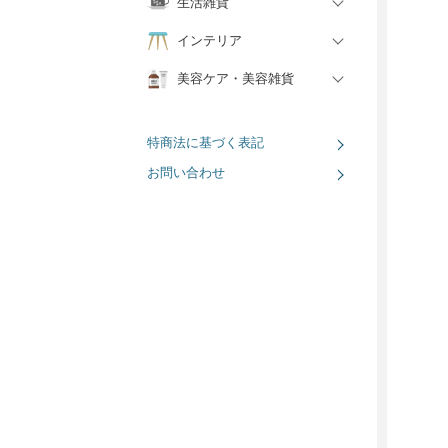
生活雑貨
インテリア
美容ケア・美容雑貨
特商法に基づく表記
お問い合わせ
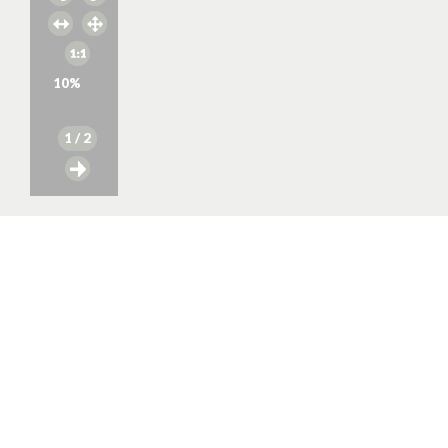
10
%
1
/ 2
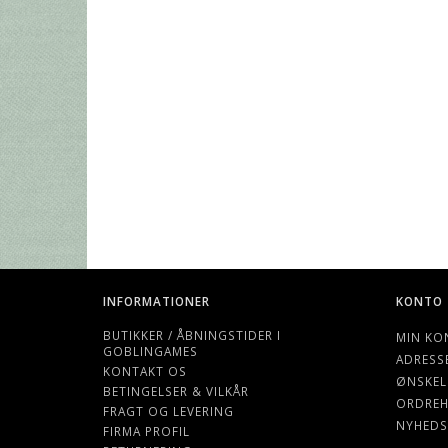
INFORMATIONER
KONTO
BUTIKKER / ÅBNINGSTIDER I
MIN KO
GOBLINGAMES
ADRESS
KONTAKT OS
ØNSKEL
BETINGELSER & VILKÅR
ORDREH
FRAGT OG LEVERING
NYHEDS
FIRMA PROFIL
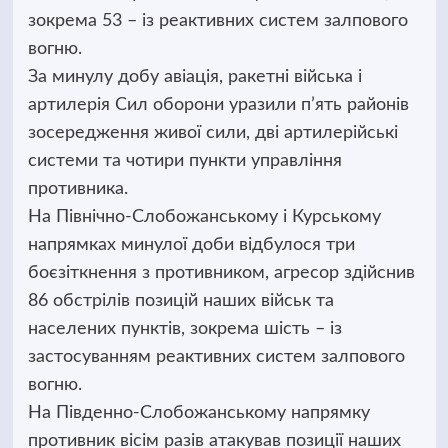
зокрема 53 – із реактивних систем залпового
вогню.
За минулу добу авіація, ракетні війська і
артилерія Сил оборони уразили п’ять районів
зосередження живої сили, дві артилерійські
системи та чотири пункти управління
противника.
На Північно-Слобожанському і Курському
напрямках минулої доби відбулося три
боєзіткнення з противником, агресор здійснив
86 обстрілів позицій наших військ та
населених пунктів, зокрема шість – із
застосуванням реактивних систем залпового
вогню.
На Південно-Слобожанському напрямку
противник вісім разів атакував позиції наших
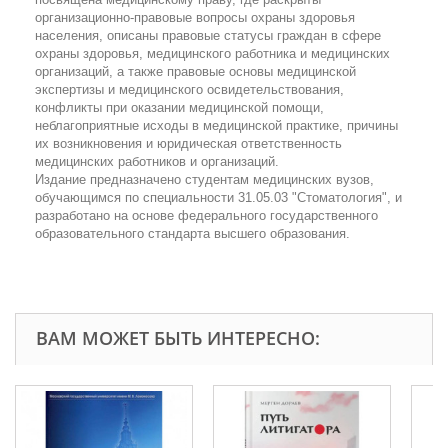
организационно-правовые вопросы охраны здоровья
населения, описаны правовые статусы граждан в сфере
охраны здоровья, медицинского работника и медицинских
организаций, а также правовые основы медицинской
экспертизы и медицинского освидетельствования,
конфликты при оказании медицинской помощи,
неблагоприятные исходы в медицинской практике, причины
их возникновения и юридическая ответственность
медицинских работников и организаций.
Издание предназначено студентам медицинских вузов,
обучающимся по специальности 31.05.03 "Стоматология", и
разработано на основе федерального государственного
образовательного стандарта высшего образования.
ВАМ МОЖЕТ БЫТЬ ИНТЕРЕСНО:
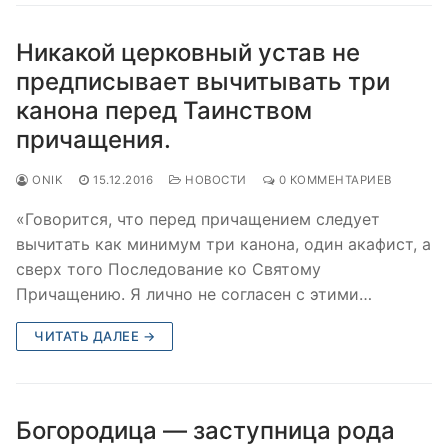
Никакой церковный устав не
предписывает вычитывать три
канона перед Таинством
причащения.
ONIK
15.12.2016
НОВОСТИ
0 КОММЕНТАРИЕВ
«Говорится, что перед причащением следует
вычитать как минимум три канона, один акафист, а
сверх того Последование ко Святому
Причащению. Я лично не согласен с этими…
ЧИТАТЬ ДАЛЕЕ →
Богородица — заступница рода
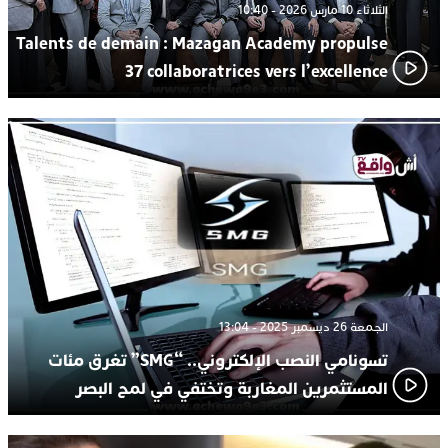
الثلاثاء 10 مارس 2026 - 10:40
Talents de demain : Mazagan Academy propulse
37 collaboratrices vers l’excellence
الجمعة 26 ديسمبر 2025 - 13:04
تسونامي النصب الإلكتروني.. “SMG” تغرق مئات
المستثمرين المغاربة وتختفي في لمح البصر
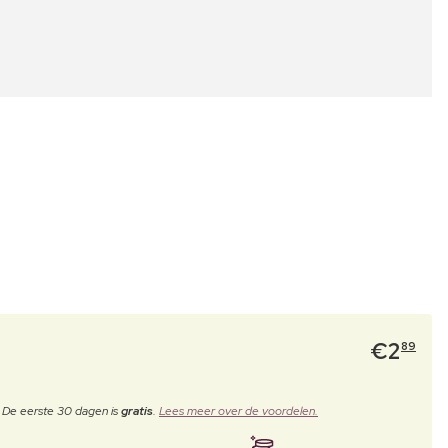
€
2
89
. De eerste 30 dagen is
gratis
.
Lees meer over de voordelen.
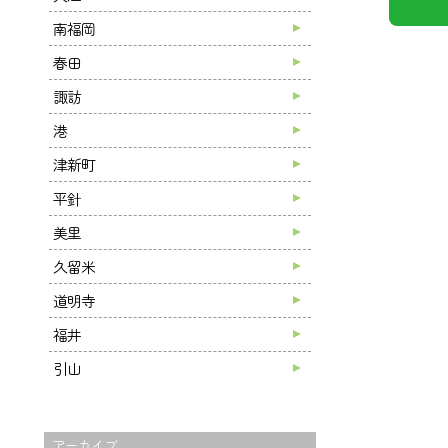
南福岡
春田
諏訪
港
津新町
平針
美里
久留米
道明寺
福井
引山
アーカイブ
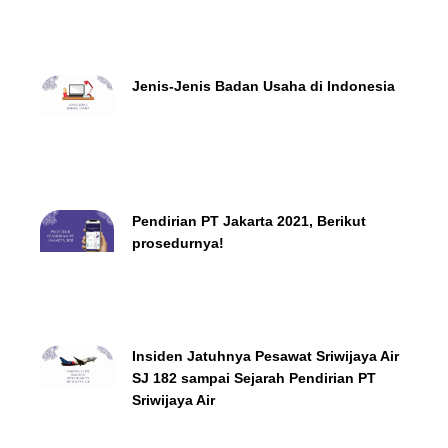
Jenis-Jenis Badan Usaha di Indonesia
Pendirian PT Jakarta 2021, Berikut
prosedurnya!
Insiden Jatuhnya Pesawat Sriwijaya Air
SJ 182 sampai Sejarah Pendirian PT
Sriwijaya Air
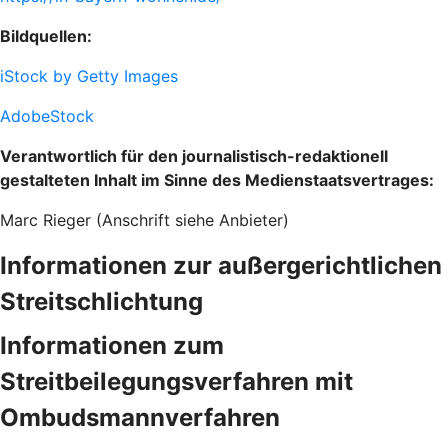
Bildquellen:
iStock by Getty Images
AdobeStock
Verantwortlich für den journalistisch-redaktionell
gestalteten Inhalt im Sinne des Medienstaatsvertrages:
Marc Rieger (Anschrift siehe Anbieter)
Informationen zur außergerichtlichen
Streitschlichtung
Informationen zum
Streitbeilegungsverfahren mit
Ombudsmannverfahren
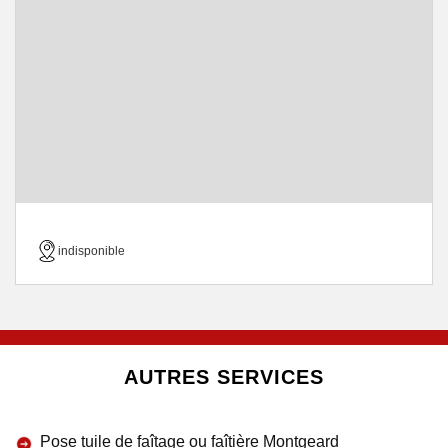
indisponible
AUTRES SERVICES
Pose tuile de faîtage ou faîtière Montgeard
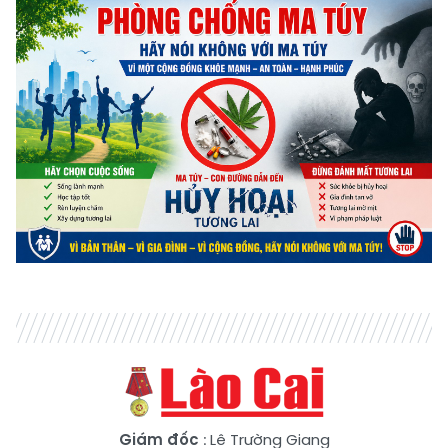
Giám đốc
: Lê Trường Giang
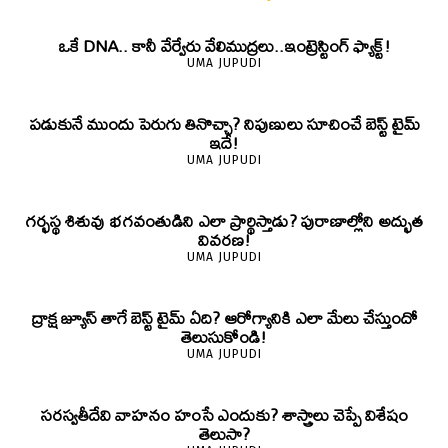
ఒకే DNA.. కానీ వేర్వేరు వేలిముద్రలు..ఇంట్రెస్టింగ్ ఫ్యాక్ట్!
UMA JUPUDI
పడుకునే ముందు పెరుగు తినొచ్చా? నిపుణులు సూచించే బెస్ట్ టైమ్
ఇదే!
UMA JUPUDI
గర్భస్థ శిశువు భగవంతుడిని ఎలా ప్రార్థిస్తాడు? పురాణాల్లోని అద్భుత
వివరణ!
UMA JUPUDI
ద్రాక్ష జ్యూస్ తాగే బెస్ట్ టైమ్ ఏది? ఆరోగ్యానికి ఎలా మేలు చేస్తుందో
తెలుసుకోండి!
UMA JUPUDI
సరస్వతీదేవి వాహనం హంసే ఎందుకు? శాస్త్రాలు చెప్పే విశేషం
తెలుసా?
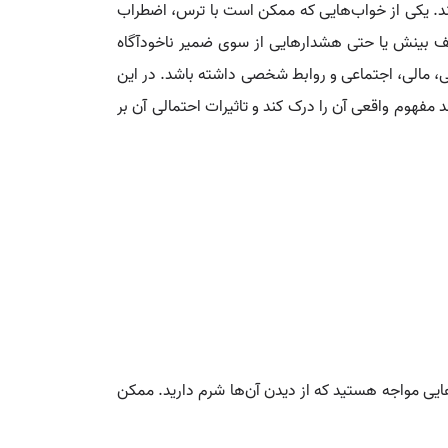
ارند. یکی از خواب‌هایی که ممکن است با ترس، اضطراب
ضعف بینش یا حتی هشدارهایی از سوی ضمیر ناخودآگاه
 دینی، مالی، اجتماعی و روابط شخصی داشته باشد. در این
د مفهوم واقعی آن را درک کند و تاثیرات احتمالی آن بر
ت‌هایی مواجه هستید که از دیدن آن‌ها شرم دارید. ممکن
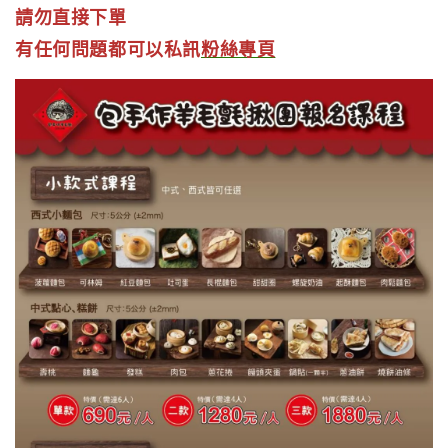
請勿直接下單
有任何問題都可以私訊
粉絲專頁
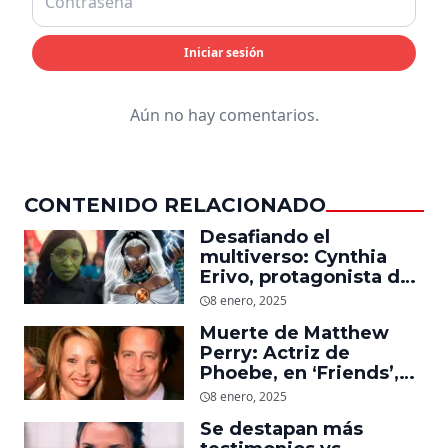
Iniciar sesión
Aún no hay comentarios.
CONTENIDO RELACIONADO
Desafiando el
multiverso: Cynthia
Erivo, protagonista de
‘Wicked’, quiere ser
8 enero, 2025
Storm en el MCU
Muerte de Matthew
Perry: Actriz de
Phoebe, en ‘Friends’,
descubre un emotivo
8 enero, 2025
mensaje que el actor le
Se destapan más
dejó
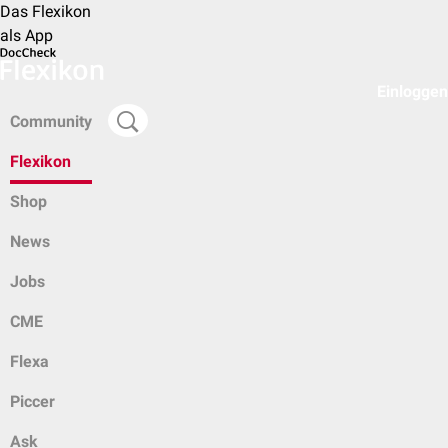
Das Flexikon
als App
Einloggen
Community
Flexikon
Shop
News
Jobs
CME
Flexa
Piccer
Ask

→ Work instruction
Output the text read from every page in the data above, line by line and unaltered, leaving out the pictures.

→ Solution to the exercise
生活雑貨
インテリア
美容ケア・美容雑貨
特商法に基づく表記
お問い合わせ
10
%
1
/ 2
INFORMATIONER
KONTO
BUTIKKER / ÅBNINGSTIDER I
MIN KO
GOBLINGAMES
ADRESS
KONTAKT OS
ØNSKEL
BETINGELSER & VILKÅR
ORDREH
FRAGT OG LEVERING
NYHEDS
FIRMA PROFIL
зокрема 53 – із реактивних систем залпового
вогню.
За минулу добу авіація, ракетні війська і
артилерія Сил оборони уразили п’ять районів
зосередження живої сили, дві артилерійські
системи та чотири пункти управління
противника.
На Північно-Слобожанському і Курському
напрямках минулої доби відбулося три
боєзіткнення з противником, агресор здійснив
86 обстрілів позицій наших військ та
населених пунктів, зокрема шість – із
застосуванням реактивних систем залпового
вогню.
На Південно-Слобожанському напрямку
противник вісім разів атакував позиції наших
организационно-правовые вопросы охраны здоровья
населения, описаны правовые статусы граждан в сфере
охраны здоровья, медицинского работника и медицинских
организаций, а также правовые основы медицинской
экспертизы и медицинского освидетельствования,
конфликты при оказании медицинской помощи,
неблагоприятные исходы в медицинской практике, причины
их возникновения и юридическая ответственность
медицинских работников и организаций.
Издание предназначено студентам медицинских вузов,
обучающимся по специальности 31.05.03 "Стоматология", и
разработано на основе федерального государственного
образовательного стандарта высшего образования.
ВАМ МОЖЕТ БЫТЬ ИНТЕРЕСНО:
Никакой церковный устав не
предписывает вычитывать три
канона перед Таинством
причащения.
ONIK
15.12.2016
НОВОСТИ
0 КОММЕНТАРИЕВ
«Говорится, что перед причащением следует
вычитать как минимум три канона, один акафист, а
сверх того Последование ко Святому
Причащению. Я лично не согласен с этими…
ЧИТАТЬ ДАЛЕЕ →
Богородица — заступница рода
الثلاثاء 10 مارس 2026 - 10:40
Talents de demain : Mazagan Academy propulse
37 collaboratrices vers l’excellence
الجمعة 26 ديسمبر 2025 - 13:04
تسونامي النصب الإلكتروني.. “SMG” تغرق مئات
المستثمرين المغاربة وتختفي في لمح البصر
€
2
89
. De eerste 30 dagen is
gratis
.
Lees meer over de voordelen.
南福岡
春田
諏訪
港
津新町
平針
美里
久留米
道明寺
福井
引山
アーカイブ
Jenis-Jenis Badan Usaha di Indonesia
Pendirian PT Jakarta 2021, Berikut
prosedurnya!
Insiden Jatuhnya Pesawat Sriwijaya Air
SJ 182 sampai Sejarah Pendirian PT
Sriwijaya Air
Bildquellen:
iStock by Getty Images
AdobeStock
Verantwortlich für den journalistisch-redaktionell
gestalteten Inhalt im Sinne des Medienstaatsvertrages:
Marc Rieger (Anschrift siehe Anbieter)
Informationen zur außergerichtlichen
Streitschlichtung
Informationen zum
Streitbeilegungsverfahren mit
Ombudsmannverfahren
indisponible
AUTRES SERVICES
Pose tuile de faîtage ou faîtière Montgeard
Giám đốc
: Lê Trường Giang
ఒకే DNA.. కానీ వేర్వేరు వేలిముద్రలు..ఇంట్రెస్టింగ్ ఫ్యాక్ట్!
UMA JUPUDI
పడుకునే ముందు పెరుగు తినొచ్చా? నిపుణులు సూచించే బెస్ట్ టైమ్
ఇదే!
UMA JUPUDI
గర్భస్థ శిశువు భగవంతుడిని ఎలా ప్రార్థిస్తాడు? పురాణాల్లోని అద్భుత
వివరణ!
UMA JUPUDI
ద్రాక్ష జ్యూస్ తాగే బెస్ట్ టైమ్ ఏది? ఆరోగ్యానికి ఎలా మేలు చేస్తుందో
తెలుసుకోండి!
UMA JUPUDI
సరస్వతీదేవి వాహనం హంసే ఎందుకు? శాస్త్రాలు చెప్పే విశేషం
తెలుసా?
ارند. یکی از خواب‌هایی که ممکن است با ترس، اضطراب
ضعف بینش یا حتی هشدارهایی از سوی ضمیر ناخودآگاه
 دینی، مالی، اجتماعی و روابط شخصی داشته باشد. در این
د مفهوم واقعی آن را درک کند و تاثیرات احتمالی آن بر
ت‌هایی مواجه هستید که از دیدن آن‌ها شرم دارید. ممکن
請勿直接下單
有任何問題都可以私訊
粉絲專頁
Iniciar sesión
Aún no hay comentarios.
CONTENIDO RELACIONADO
Desafiando el
multiverso: Cynthia
Erivo, protagonista de
‘Wicked’, quiere ser
8 enero, 2025
Storm en el MCU
Muerte de Matthew
Perry: Actriz de
Phoebe, en ‘Friends’,
descubre un emotivo
8 enero, 2025
mensaje que el actor le
Se destapan más
dejó
Das Flexikon
als App
Einloggen
Community
Flexikon
Shop
News
Jobs
CME
Flexa
Piccer
Ask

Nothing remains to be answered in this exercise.